Work task: Transcribe the entries below exactly from their first line through the line containing "X134169D02*", and let no picture into the copy.

Source data
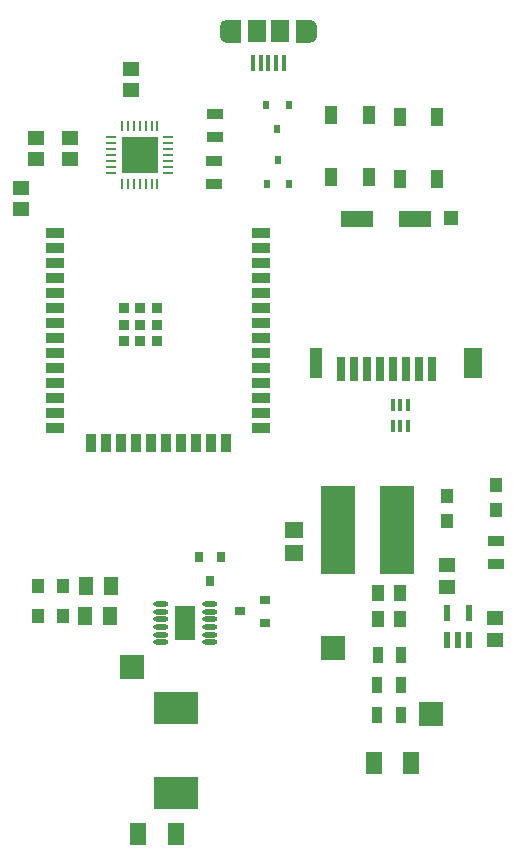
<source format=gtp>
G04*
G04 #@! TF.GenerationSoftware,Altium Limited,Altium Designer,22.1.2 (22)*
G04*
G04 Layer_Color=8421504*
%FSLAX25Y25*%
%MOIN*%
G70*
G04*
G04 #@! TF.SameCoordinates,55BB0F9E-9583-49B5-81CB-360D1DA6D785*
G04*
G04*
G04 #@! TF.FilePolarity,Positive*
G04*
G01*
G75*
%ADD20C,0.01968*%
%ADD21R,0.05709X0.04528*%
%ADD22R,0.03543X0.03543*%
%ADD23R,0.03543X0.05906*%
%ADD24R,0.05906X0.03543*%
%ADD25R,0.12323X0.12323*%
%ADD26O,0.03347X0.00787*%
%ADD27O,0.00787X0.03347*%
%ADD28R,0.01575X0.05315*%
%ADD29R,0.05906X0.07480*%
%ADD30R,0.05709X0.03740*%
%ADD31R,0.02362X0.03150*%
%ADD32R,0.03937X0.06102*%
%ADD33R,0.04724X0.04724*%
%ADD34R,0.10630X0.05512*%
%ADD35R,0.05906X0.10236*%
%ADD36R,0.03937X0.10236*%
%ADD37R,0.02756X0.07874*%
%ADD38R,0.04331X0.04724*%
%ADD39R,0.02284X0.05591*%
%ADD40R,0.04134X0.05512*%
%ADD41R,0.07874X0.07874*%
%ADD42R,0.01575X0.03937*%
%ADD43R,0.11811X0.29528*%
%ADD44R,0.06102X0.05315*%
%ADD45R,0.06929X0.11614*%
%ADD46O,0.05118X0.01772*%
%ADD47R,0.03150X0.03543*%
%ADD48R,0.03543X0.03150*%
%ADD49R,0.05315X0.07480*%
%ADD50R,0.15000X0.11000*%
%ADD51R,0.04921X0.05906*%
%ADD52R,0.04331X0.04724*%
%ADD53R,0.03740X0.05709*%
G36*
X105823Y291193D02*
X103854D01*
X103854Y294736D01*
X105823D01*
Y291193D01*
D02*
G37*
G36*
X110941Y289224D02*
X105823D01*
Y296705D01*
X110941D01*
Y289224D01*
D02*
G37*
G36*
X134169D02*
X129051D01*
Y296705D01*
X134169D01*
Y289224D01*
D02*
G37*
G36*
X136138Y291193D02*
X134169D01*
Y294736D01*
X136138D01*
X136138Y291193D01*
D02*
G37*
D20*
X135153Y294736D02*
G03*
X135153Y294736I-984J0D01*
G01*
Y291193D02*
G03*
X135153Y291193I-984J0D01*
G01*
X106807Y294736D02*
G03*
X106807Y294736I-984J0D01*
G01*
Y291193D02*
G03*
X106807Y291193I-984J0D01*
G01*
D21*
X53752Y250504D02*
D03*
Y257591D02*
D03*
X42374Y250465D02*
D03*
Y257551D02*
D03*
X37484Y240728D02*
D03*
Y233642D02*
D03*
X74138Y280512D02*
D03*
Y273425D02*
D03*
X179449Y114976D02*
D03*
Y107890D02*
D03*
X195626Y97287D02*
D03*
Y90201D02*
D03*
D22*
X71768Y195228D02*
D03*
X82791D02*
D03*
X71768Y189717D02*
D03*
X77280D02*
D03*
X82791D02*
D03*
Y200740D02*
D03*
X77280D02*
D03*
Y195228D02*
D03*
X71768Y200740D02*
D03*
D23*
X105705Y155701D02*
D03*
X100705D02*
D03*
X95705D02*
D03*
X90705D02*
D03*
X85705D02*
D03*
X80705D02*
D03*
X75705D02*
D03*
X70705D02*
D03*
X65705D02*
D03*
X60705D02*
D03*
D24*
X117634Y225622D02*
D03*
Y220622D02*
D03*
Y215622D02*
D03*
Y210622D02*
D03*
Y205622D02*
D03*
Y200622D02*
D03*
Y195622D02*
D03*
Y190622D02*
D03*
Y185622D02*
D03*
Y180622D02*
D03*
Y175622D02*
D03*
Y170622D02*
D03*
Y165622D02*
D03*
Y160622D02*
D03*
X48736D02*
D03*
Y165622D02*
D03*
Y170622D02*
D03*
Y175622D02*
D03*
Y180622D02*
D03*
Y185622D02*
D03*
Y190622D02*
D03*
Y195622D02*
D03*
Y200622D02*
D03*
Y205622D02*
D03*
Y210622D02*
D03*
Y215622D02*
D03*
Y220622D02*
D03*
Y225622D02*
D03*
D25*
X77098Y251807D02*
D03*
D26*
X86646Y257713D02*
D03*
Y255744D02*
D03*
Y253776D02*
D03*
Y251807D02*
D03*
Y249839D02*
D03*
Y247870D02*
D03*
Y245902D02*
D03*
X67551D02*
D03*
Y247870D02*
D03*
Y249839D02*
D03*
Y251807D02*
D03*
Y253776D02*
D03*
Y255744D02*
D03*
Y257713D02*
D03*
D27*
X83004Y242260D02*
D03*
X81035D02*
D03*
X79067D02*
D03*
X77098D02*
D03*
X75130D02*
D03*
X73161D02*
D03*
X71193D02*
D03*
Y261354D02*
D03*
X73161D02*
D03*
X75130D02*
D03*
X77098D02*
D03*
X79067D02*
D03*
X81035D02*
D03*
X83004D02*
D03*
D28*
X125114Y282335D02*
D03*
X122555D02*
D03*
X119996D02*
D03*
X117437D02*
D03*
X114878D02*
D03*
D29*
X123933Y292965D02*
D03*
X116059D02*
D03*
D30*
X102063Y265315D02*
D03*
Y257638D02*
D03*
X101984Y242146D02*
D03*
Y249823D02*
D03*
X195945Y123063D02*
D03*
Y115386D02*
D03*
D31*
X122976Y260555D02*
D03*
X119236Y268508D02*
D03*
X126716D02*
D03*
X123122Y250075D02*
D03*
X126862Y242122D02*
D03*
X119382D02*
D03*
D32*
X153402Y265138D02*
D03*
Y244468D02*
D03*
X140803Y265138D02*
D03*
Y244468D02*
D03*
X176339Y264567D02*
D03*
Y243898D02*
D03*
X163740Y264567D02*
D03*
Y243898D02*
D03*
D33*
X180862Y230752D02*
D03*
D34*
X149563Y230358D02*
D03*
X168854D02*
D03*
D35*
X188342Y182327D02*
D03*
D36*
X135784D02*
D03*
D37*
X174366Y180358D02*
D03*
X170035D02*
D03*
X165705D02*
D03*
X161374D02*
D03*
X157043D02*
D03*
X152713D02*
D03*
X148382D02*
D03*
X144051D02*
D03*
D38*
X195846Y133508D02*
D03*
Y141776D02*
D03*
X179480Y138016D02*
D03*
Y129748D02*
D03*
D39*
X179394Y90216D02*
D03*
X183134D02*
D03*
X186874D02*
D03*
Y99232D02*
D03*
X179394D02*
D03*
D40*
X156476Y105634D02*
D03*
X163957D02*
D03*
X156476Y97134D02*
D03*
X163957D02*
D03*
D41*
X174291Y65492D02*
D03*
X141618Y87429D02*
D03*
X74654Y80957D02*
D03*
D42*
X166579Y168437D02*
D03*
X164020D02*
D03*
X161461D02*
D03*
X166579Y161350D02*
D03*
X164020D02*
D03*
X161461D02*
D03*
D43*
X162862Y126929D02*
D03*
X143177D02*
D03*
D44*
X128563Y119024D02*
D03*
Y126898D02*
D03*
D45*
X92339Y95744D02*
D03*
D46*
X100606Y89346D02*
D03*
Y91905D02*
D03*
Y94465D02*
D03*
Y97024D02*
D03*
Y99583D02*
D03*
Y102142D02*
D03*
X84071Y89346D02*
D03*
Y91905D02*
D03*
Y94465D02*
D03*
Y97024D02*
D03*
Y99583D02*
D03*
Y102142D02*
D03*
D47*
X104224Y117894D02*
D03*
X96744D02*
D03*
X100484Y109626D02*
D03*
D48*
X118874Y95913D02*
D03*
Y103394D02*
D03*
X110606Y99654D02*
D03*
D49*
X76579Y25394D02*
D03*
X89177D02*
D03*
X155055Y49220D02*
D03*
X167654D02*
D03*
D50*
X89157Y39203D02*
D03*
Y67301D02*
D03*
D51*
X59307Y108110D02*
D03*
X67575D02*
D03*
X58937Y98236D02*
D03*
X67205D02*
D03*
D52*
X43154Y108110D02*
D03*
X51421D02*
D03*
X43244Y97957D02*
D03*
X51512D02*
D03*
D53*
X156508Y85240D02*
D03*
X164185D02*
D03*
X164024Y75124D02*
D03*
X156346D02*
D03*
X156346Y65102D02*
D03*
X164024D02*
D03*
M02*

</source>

Finished task:
<source format=gtp>
G04*
G04 #@! TF.GenerationSoftware,Altium Limited,Altium Designer,22.1.2 (22)*
G04*
G04 Layer_Color=8421504*
%FSLAX25Y25*%
%MOIN*%
G70*
G04*
G04 #@! TF.SameCoordinates,55BB0F9E-9583-49B5-81CB-360D1DA6D785*
G04*
G04*
G04 #@! TF.FilePolarity,Positive*
G04*
G01*
G75*
%ADD20C,0.01968*%
%ADD21R,0.05709X0.04528*%
%ADD22R,0.03543X0.03543*%
%ADD23R,0.03543X0.05906*%
%ADD24R,0.05906X0.03543*%
%ADD25R,0.12323X0.12323*%
%ADD26O,0.03347X0.00787*%
%ADD27O,0.00787X0.03347*%
%ADD28R,0.01575X0.05315*%
%ADD29R,0.05906X0.07480*%
%ADD30R,0.05709X0.03740*%
%ADD31R,0.02362X0.03150*%
%ADD32R,0.03937X0.06102*%
%ADD33R,0.04724X0.04724*%
%ADD34R,0.10630X0.05512*%
%ADD35R,0.05906X0.10236*%
%ADD36R,0.03937X0.10236*%
%ADD37R,0.02756X0.07874*%
%ADD38R,0.04331X0.04724*%
%ADD39R,0.02284X0.05591*%
%ADD40R,0.04134X0.05512*%
%ADD41R,0.07874X0.07874*%
%ADD42R,0.01575X0.03937*%
%ADD43R,0.11811X0.29528*%
%ADD44R,0.06102X0.05315*%
%ADD45R,0.06929X0.11614*%
%ADD46O,0.05118X0.01772*%
%ADD47R,0.03150X0.03543*%
%ADD48R,0.03543X0.03150*%
%ADD49R,0.05315X0.07480*%
%ADD50R,0.15000X0.11000*%
%ADD51R,0.04921X0.05906*%
%ADD52R,0.04331X0.04724*%
%ADD53R,0.03740X0.05709*%
G36*
X105823Y291193D02*
X103854D01*
X103854Y294736D01*
X105823D01*
Y291193D01*
D02*
G37*
G36*
X110941Y289224D02*
X105823D01*
Y296705D01*
X110941D01*
Y289224D01*
D02*
G37*
G36*
X134169D02*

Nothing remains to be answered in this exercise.